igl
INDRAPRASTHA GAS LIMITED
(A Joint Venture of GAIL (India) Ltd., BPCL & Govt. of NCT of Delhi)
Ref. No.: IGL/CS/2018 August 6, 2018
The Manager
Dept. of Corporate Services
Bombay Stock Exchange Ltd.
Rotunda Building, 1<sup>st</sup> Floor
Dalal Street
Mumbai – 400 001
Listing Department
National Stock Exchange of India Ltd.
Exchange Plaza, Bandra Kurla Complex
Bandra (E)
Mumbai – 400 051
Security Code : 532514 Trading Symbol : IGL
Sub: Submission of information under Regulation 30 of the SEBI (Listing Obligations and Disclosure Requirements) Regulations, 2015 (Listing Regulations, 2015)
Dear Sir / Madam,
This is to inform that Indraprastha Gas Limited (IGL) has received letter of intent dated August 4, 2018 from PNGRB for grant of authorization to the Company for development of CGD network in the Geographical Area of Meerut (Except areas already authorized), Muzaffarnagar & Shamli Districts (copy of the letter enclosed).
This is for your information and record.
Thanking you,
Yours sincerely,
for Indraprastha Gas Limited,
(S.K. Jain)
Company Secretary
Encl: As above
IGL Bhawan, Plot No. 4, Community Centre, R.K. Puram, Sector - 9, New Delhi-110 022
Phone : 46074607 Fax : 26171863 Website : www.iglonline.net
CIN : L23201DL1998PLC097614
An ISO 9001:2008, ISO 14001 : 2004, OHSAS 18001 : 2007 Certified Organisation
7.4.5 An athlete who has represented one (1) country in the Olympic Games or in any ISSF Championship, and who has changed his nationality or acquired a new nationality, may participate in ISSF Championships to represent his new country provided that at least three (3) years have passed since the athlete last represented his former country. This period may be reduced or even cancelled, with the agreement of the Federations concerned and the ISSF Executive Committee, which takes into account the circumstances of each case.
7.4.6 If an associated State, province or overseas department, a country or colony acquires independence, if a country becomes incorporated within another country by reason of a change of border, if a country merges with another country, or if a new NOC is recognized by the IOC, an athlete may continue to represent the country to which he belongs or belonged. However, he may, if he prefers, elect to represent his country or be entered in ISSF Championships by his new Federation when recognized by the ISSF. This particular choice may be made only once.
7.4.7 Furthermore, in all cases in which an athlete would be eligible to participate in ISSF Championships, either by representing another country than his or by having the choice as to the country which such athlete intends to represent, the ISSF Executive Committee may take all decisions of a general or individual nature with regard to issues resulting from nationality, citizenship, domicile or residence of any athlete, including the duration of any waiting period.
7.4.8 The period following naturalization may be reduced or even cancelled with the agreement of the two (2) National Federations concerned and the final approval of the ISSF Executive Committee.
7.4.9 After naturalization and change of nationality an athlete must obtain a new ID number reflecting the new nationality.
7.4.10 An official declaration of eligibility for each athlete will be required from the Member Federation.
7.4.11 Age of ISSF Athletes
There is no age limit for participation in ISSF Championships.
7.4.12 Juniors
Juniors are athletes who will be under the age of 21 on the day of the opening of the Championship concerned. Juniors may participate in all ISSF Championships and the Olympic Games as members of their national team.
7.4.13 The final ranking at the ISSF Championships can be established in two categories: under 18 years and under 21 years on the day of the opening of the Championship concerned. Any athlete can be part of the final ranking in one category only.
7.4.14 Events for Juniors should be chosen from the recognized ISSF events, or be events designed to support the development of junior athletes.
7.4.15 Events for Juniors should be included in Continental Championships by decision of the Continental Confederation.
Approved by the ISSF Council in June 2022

Problem requirements |
Your reply must contain exactly the lines from the first line of the data through the line holding "An ISO 9001:2008, ISO", and nothing more.

Written response |
igl
INDRAPRASTHA GAS LIMITED
(A Joint Venture of GAIL (India) Ltd., BPCL & Govt. of NCT of Delhi)
Ref. No.: IGL/CS/2018 August 6, 2018
The Manager
Dept. of Corporate Services
Bombay Stock Exchange Ltd.
Rotunda Building, 1<sup>st</sup> Floor
Dalal Street
Mumbai – 400 001
Listing Department
National Stock Exchange of India Ltd.
Exchange Plaza, Bandra Kurla Complex
Bandra (E)
Mumbai – 400 051
Security Code : 532514 Trading Symbol : IGL
Sub: Submission of information under Regulation 30 of the SEBI (Listing Obligations and Disclosure Requirements) Regulations, 2015 (Listing Regulations, 2015)
Dear Sir / Madam,
This is to inform that Indraprastha Gas Limited (IGL) has received letter of intent dated August 4, 2018 from PNGRB for grant of authorization to the Company for development of CGD network in the Geographical Area of Meerut (Except areas already authorized), Muzaffarnagar & Shamli Districts (copy of the letter enclosed).
This is for your information and record.
Thanking you,
Yours sincerely,
for Indraprastha Gas Limited,
(S.K. Jain)
Company Secretary
Encl: As above
IGL Bhawan, Plot No. 4, Community Centre, R.K. Puram, Sector - 9, New Delhi-110 022
Phone : 46074607 Fax : 26171863 Website : www.iglonline.net
CIN : L23201DL1998PLC097614
An ISO 9001:2008, ISO 14001 : 2004, OHSAS 18001 : 2007 Certified Organisation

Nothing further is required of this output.